>>>
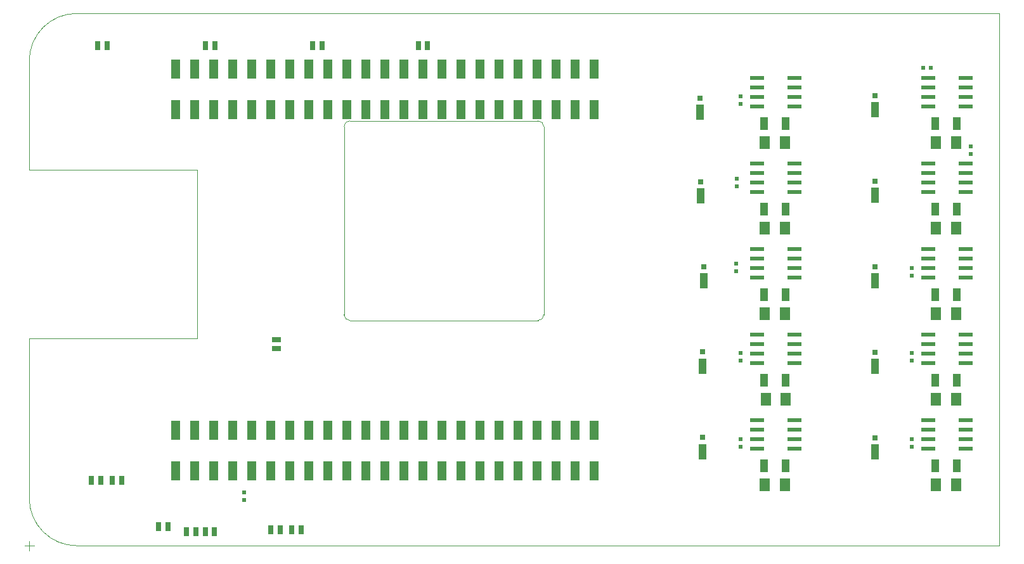
<source format=gbp>
G04 Layer_Color=128*
%FSLAX25Y25*%
%MOIN*%
G70*
G01*
G75*
%ADD10R,0.02362X0.01968*%
%ADD12R,0.07756X0.02362*%
%ADD15R,0.01968X0.02362*%
%ADD18R,0.05118X0.02559*%
%ADD20R,0.05669X0.07165*%
%ADD22R,0.04488X0.06968*%
%ADD30C,0.00100*%
%ADD59R,0.02559X0.05118*%
%ADD60R,0.05000X0.10000*%
%ADD61R,0.04331X0.07874*%
%ADD62R,0.03150X0.03150*%
D10*
X473937Y251500D02*
D03*
X470000D02*
D03*
D12*
X402224Y51201D02*
D03*
Y56201D02*
D03*
Y61201D02*
D03*
Y66201D02*
D03*
X382776D02*
D03*
Y61201D02*
D03*
Y56201D02*
D03*
Y51201D02*
D03*
X492224D02*
D03*
Y56201D02*
D03*
Y61201D02*
D03*
Y66201D02*
D03*
X472776D02*
D03*
Y61201D02*
D03*
Y56201D02*
D03*
Y51201D02*
D03*
X402224Y96201D02*
D03*
Y101201D02*
D03*
Y106201D02*
D03*
Y111201D02*
D03*
X382776D02*
D03*
Y106201D02*
D03*
Y101201D02*
D03*
Y96201D02*
D03*
X492224D02*
D03*
Y101201D02*
D03*
Y106201D02*
D03*
Y111201D02*
D03*
X472776D02*
D03*
Y106201D02*
D03*
Y101201D02*
D03*
Y96201D02*
D03*
X402224Y141201D02*
D03*
Y146201D02*
D03*
Y151201D02*
D03*
Y156201D02*
D03*
X382776D02*
D03*
Y151201D02*
D03*
Y146201D02*
D03*
Y141201D02*
D03*
X492224D02*
D03*
Y146201D02*
D03*
Y151201D02*
D03*
Y156201D02*
D03*
X472776D02*
D03*
Y151201D02*
D03*
Y146201D02*
D03*
Y141201D02*
D03*
X402224Y186201D02*
D03*
Y191201D02*
D03*
Y196201D02*
D03*
Y201201D02*
D03*
X382776D02*
D03*
Y196201D02*
D03*
Y191201D02*
D03*
Y186201D02*
D03*
X492224D02*
D03*
Y191201D02*
D03*
Y196201D02*
D03*
Y201201D02*
D03*
X472776D02*
D03*
Y196201D02*
D03*
Y191201D02*
D03*
Y186201D02*
D03*
X402224Y231201D02*
D03*
Y236201D02*
D03*
Y241201D02*
D03*
Y246201D02*
D03*
X382776D02*
D03*
Y241201D02*
D03*
Y236201D02*
D03*
Y231201D02*
D03*
X492224D02*
D03*
Y236201D02*
D03*
Y241201D02*
D03*
Y246201D02*
D03*
X472776D02*
D03*
Y241201D02*
D03*
Y236201D02*
D03*
Y231201D02*
D03*
D15*
X374000Y232531D02*
D03*
Y236469D02*
D03*
X372000Y189032D02*
D03*
Y192968D02*
D03*
X464000Y55968D02*
D03*
Y52031D02*
D03*
X374000Y97531D02*
D03*
Y101469D02*
D03*
X464000Y101469D02*
D03*
Y97531D02*
D03*
X374000Y55937D02*
D03*
Y52000D02*
D03*
X371500Y144532D02*
D03*
Y148468D02*
D03*
X464000Y145968D02*
D03*
Y142032D02*
D03*
X495000Y206031D02*
D03*
Y209968D02*
D03*
X113000Y24032D02*
D03*
Y27968D02*
D03*
D18*
X130000Y108500D02*
D03*
Y103579D02*
D03*
D20*
X397260Y32000D02*
D03*
X386740D02*
D03*
X487260D02*
D03*
X476740D02*
D03*
X397760Y77000D02*
D03*
X387240D02*
D03*
X487260D02*
D03*
X476740D02*
D03*
X397260Y122000D02*
D03*
X386740D02*
D03*
X487260D02*
D03*
X476740D02*
D03*
X397260Y167000D02*
D03*
X386740D02*
D03*
X487260D02*
D03*
X476740D02*
D03*
X397260Y212000D02*
D03*
X386740D02*
D03*
X487260D02*
D03*
X476740D02*
D03*
D22*
X397669Y42201D02*
D03*
X386331D02*
D03*
X487669D02*
D03*
X476331D02*
D03*
X397669Y87201D02*
D03*
X386331D02*
D03*
X487669D02*
D03*
X476331D02*
D03*
X397669Y132201D02*
D03*
X386331D02*
D03*
X487669D02*
D03*
X476331D02*
D03*
X397669Y177201D02*
D03*
X386331D02*
D03*
X487669D02*
D03*
X476331D02*
D03*
X397669Y222201D02*
D03*
X386331D02*
D03*
X487669D02*
D03*
X476331D02*
D03*
D30*
X165500Y121500D02*
G03*
X168500Y118500I3000J0D01*
G01*
X267500D02*
G03*
X270500Y121500I0J3000D01*
G01*
Y220500D02*
G03*
X267500Y223500I-3000J0D01*
G01*
X0Y25000D02*
G03*
X25000Y0I25000J0D01*
G01*
Y280000D02*
G03*
X0Y255000I0J-25000D01*
G01*
X168500Y223500D02*
G03*
X165500Y220500I0J-3000D01*
G01*
X0Y-2500D02*
Y2500D01*
X-2500Y0D02*
X2500D01*
X25000Y280000D02*
X510000D01*
X0Y25000D02*
Y109100D01*
Y197800D02*
Y255000D01*
Y109100D02*
X88300D01*
X0Y197800D02*
X88300D01*
Y109100D02*
Y197800D01*
X270500Y121500D02*
Y220500D01*
X165500Y121500D02*
Y220500D01*
X168500Y118500D02*
X267500D01*
X168500Y223500D02*
X267500D01*
X510000Y0D02*
Y280000D01*
X25000Y0D02*
X510000D01*
D59*
X97421Y7500D02*
D03*
X92500D02*
D03*
X73000Y10000D02*
D03*
X68079D02*
D03*
X138000Y8500D02*
D03*
X142921D02*
D03*
X131921D02*
D03*
X127000D02*
D03*
X87500Y7500D02*
D03*
X82579D02*
D03*
X32579Y34500D02*
D03*
X37500D02*
D03*
X48500D02*
D03*
X43579D02*
D03*
X209421Y263000D02*
D03*
X204500D02*
D03*
X154000D02*
D03*
X149079D02*
D03*
X97500D02*
D03*
X92579D02*
D03*
X41000D02*
D03*
X36079D02*
D03*
D60*
X296900Y250748D02*
D03*
X286900D02*
D03*
X276900D02*
D03*
X266900D02*
D03*
X256900D02*
D03*
X246900D02*
D03*
X236900D02*
D03*
X226900D02*
D03*
X216900D02*
D03*
X206900D02*
D03*
X196900D02*
D03*
X186900D02*
D03*
X176900D02*
D03*
X166900D02*
D03*
X156900D02*
D03*
X146900D02*
D03*
X136900D02*
D03*
X126900D02*
D03*
X116900D02*
D03*
X106900D02*
D03*
X96900D02*
D03*
X86900D02*
D03*
X296900Y229252D02*
D03*
X286900D02*
D03*
X276900D02*
D03*
X266900D02*
D03*
X256900D02*
D03*
X246900D02*
D03*
X236900D02*
D03*
X226900D02*
D03*
X216900D02*
D03*
X206900D02*
D03*
X196900D02*
D03*
X186900D02*
D03*
X176900D02*
D03*
X166900D02*
D03*
X156900D02*
D03*
X146900D02*
D03*
X136900D02*
D03*
X126900D02*
D03*
X116900D02*
D03*
X106900D02*
D03*
X96900D02*
D03*
X86900D02*
D03*
X76900D02*
D03*
Y250748D02*
D03*
X296900Y60748D02*
D03*
X286900D02*
D03*
X276900D02*
D03*
X266900D02*
D03*
X256900D02*
D03*
X246900D02*
D03*
X236900D02*
D03*
X226900D02*
D03*
X216900D02*
D03*
X206900D02*
D03*
X196900D02*
D03*
X186900D02*
D03*
X176900D02*
D03*
X166900D02*
D03*
X156900D02*
D03*
X146900D02*
D03*
X136900D02*
D03*
X126900D02*
D03*
X116900D02*
D03*
X106900D02*
D03*
X96900D02*
D03*
X86900D02*
D03*
X296900Y39252D02*
D03*
X286900D02*
D03*
X276900D02*
D03*
X266900D02*
D03*
X256900D02*
D03*
X246900D02*
D03*
X236900D02*
D03*
X226900D02*
D03*
X216900D02*
D03*
X206900D02*
D03*
X196900D02*
D03*
X186900D02*
D03*
X176900D02*
D03*
X166900D02*
D03*
X156900D02*
D03*
X146900D02*
D03*
X136900D02*
D03*
X126900D02*
D03*
X116900D02*
D03*
X106900D02*
D03*
X96900D02*
D03*
X86900D02*
D03*
X76900D02*
D03*
Y60748D02*
D03*
D61*
X444500Y229299D02*
D03*
X352500Y228000D02*
D03*
X444500Y184299D02*
D03*
X353000Y184000D02*
D03*
X444500Y139299D02*
D03*
X354500D02*
D03*
X444500Y94299D02*
D03*
X354000Y94520D02*
D03*
X444500Y49299D02*
D03*
X354000Y49520D02*
D03*
D62*
X444500Y236779D02*
D03*
X352500Y235480D02*
D03*
X444500Y191779D02*
D03*
X353000Y191480D02*
D03*
X444500Y146780D02*
D03*
X354500D02*
D03*
X444500Y101779D02*
D03*
X354000Y102000D02*
D03*
X444500Y56779D02*
D03*
X354000Y57000D02*
D03*
M02*

</source>
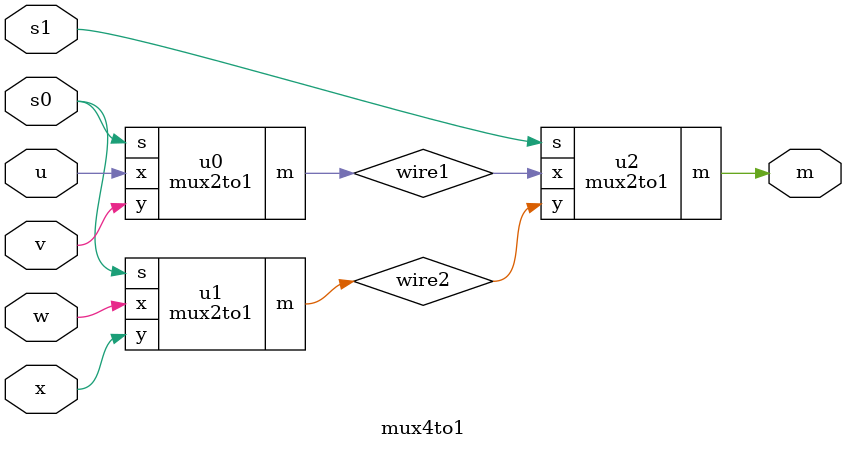
<source format=v>
module rateCounter(clk, reset, enable, EN_out);

    input clk;
    // determine need
    input reset;
    input enable;
    	 
    output EN_out;
    
    reg [10:0] q;
	 
	 parameter SAMPLE_RATE_DIVISOR = 11'b10001101101;
    
    always @(posedge clk)
    begin
        if (reset == 1'b0)
            q <= 11'b00000000000;
        else if (enable == 1'b1)
            begin
                if (q == 11'b00000000000) // check use of decimal here won't cause issue
                    q <= SAMPLE_RATE_DIVISOR;
                else
                    q <= q - 11'b00000000001;
              end      
    end
    
    assign EN_out = (q == 11'b00000000000) ? 1'b1 : 1'b0;

endmodule

module tflip(t, reset_n, clk, q);

	//width 1

	input t;
	input reset_n;
	input clk;

	output q;

	reg q;

	always @(posedge clk, negedge reset_n)

	begin
		if (~ reset_n)
			q <= 0;
		else
			q <= t ^ q;
	end


endmodule

module mux2to1(x, y, s, m);
    input x; //selected when s is 0
    input y; //selected when s is 1
    input s; //select signal
    output m; //output
  
    assign m = s & y | ~s & x;
    // OR
    // assign m = s ? y : x;
endmodule

module mux4to1(u, v, w, x, s0, s1, m);
    input u; //selected when s1s0 is 00
    input v; //selected when s1s0 is 01
    input w; //selected when s1s0 is 10
	 input x; //selected when s1s0 is 11
	 input s0; //first bit of select signal 
	 input s1; //second bit of select signal 
    output m; //output
	 wire wire1;
	 wire wire2;
	 mux2to1 u0(
	  .x(u),
	  .y(v),
	  .s(s0),
	  .m(wire1)
	  );
	  mux2to1 u1(
	  .x(w),
	  .y(x),
	  .s(s0),
	  .m(wire2)
	  );
	  mux2to1 u2(
	  .x(wire1),
	  .y(wire2),
	  .s(s1),
	  .m(m)
	  );
endmodule
</source>
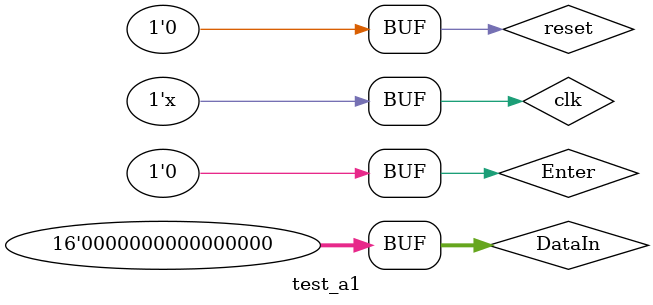
<source format=sv>
`timescale 1ns / 1ps


module test_a1();
    logic reset,clk,Enter;
    logic[15:0]DataIn,ToDisplay;
    logic[4:0]Flags;
    logic[2:0]Status;  
    
S7_actividad1 DUT(
    .reset(reset),
    .clk(clk),
    .Enter(Enter),
    .DataIn(DataIn),
    .ToDisplay(ToDisplay),
    .Flags(Flags),
    .Status(Status));
    
always #10 clk=~clk;

initial begin    
clk=1'b0;
reset=1'b1;
DataIn=16'd0;
Enter=0;
#27
reset=1'b0;
DataIn=16'd10;
#27
Enter=1'b1;
#27
Enter=1'b0;
#37
DataIn=16'd5;
#27
Enter=1'b1;
#27
Enter=1'b0;
#37
DataIn=16'd2;
#27
Enter=1'b1;
#27
Enter=1'b0;
#80
DataIn=16'd2;
#27
Enter=1'b1;
#27
Enter=1'b0;
#27
Enter=1'b1;
#27
Enter=1'b0;
#37
DataIn=16'b1111111111111110;
#27
Enter=1'b1;
#27
Enter=1'b0;
#37
DataIn=16'd0;
#27
Enter=1'b1;
#27
Enter=1'b0;
end
endmodule

</source>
<<<
Directions: Which lines hold the string "logic"? Copy all of them from the data above.

Exercise solution:
    logic reset,clk,Enter;
    logic[15:0]DataIn,ToDisplay;
    logic[4:0]Flags;
    logic[2:0]Status;  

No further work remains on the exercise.